Vers un échec total des négociations à l’OMC ?
Après plusieurs semaines de négociations qui ont eu le don d’échauffer les esprits jusqu’au sein même des mandataires, le commissaire européen au Commerce Peter Mandelson a donné l’impression de jeter l’éponge pour la première fois.
Opération de bluff ? Véritable coup de blues? Peter Mandelson a en tous cas jeté un sacré pavé dans la mare en déclarant vendredi dernier qu’il « n’y aura pas d’accord à Hong Kong en décembre», lieu de la prochaine rencontre de l’Organisation Mondiale du Commerce. Ces dernières semaines, les rencontres bi, tri et multipartites se sont multipliées, avec la résolution du dossier des subventions agricoles en toile de fond. Mais aucun pas n’a été fait vers un accord commun, ce qui pourrait une nouvelle fois repousser la conclusion du Doha round.
Entamé en 2001, ce cycle de négociations devait dans un premier temps être bouclé fin 2004, mais les divisions Nord-Sud sur l’agriculture ont repoussé l’issue à la fin de 2006 au plus tôt. Le commissaire européen estime en substance avoir fait tous les efforts possibles, après avoir déjà revu sa copie à plusieurs reprises.
« L’Union européenne a fait des offres très sérieuses, très crédibles sur l’agriculture pour réduire nos subventions de manière très importante (...) Le problème est que quoi que nous proposions, ce n’est pas assez pour les producteurs agricoles et exportateurs très compétitifs et performants comme le Brésil, l’Australie, la Nouvelle-Zélande et les Etats-Unis », a t-il déclaré.
Du point de vue européen, l’absence de propositions chiffrées du camp adverse a son impact dans la balance des négociations. Les grands pays exportateurs attendent une baisse plus importante des droits de douane que la réduction dans une fourchette de 35 % à 60 % offerte fin octobre par l’UE, mais ces autres pays « en demandent toujours plus, pour maximiser ce qu’ils peuvent obtenir des discussions sur l’agriculture. Selon moi, cela ne coïncide pas avec les intérêts de l’immense majorité des pays en développement », a ajouté M. Mandelson.

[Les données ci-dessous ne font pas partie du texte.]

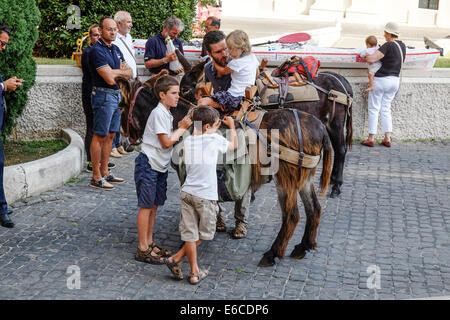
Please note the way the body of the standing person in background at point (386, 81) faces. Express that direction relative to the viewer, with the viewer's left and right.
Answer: facing away from the viewer and to the left of the viewer

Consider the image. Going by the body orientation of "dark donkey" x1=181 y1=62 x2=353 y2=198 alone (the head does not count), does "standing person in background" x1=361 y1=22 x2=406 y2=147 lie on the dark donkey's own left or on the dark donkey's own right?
on the dark donkey's own right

Barroso pessimiste lui aussi
L’échec attendu du volet agricole devrait sérieusement amputer la portée de la réunion de Hong Kong : en poste depuis quelques semaines à la tête de l’organisation mondiale du commerce, le Français Pascal Lamy a d’ores et déjà renoncé à boucler les deux tiers du cycle de Doha. Sans compter que l’état d’esprit de Peter Mandelson a déteint sur le moral de José Manuel Barroso, le président de la Commission européenne. Interrogé dimanche soir par différents média, il s’est dit « pas optimiste pour Hong Kong ». L’avancée sur le volet agricole semble donc repoussée à l’horizon 2006-2007, sous réserve de « solides négociations » de l’aveu de Peter Mandelson. Une petite marge de manœuvre subsiste à en croire le quotidien anglais The Guardian, qui a révélé hier dans ses colonnes que le Premier ministre Tony Blair cherche à bâtir un consensus dans l’UE pour isoler la France. S’il parvenait à ses fins, le dirigeant d’outre-Manche pourrait permettre au britannique Peter Mandelson, qui lui est proche, de réduire drastiquement les protections à l’agriculture européenne.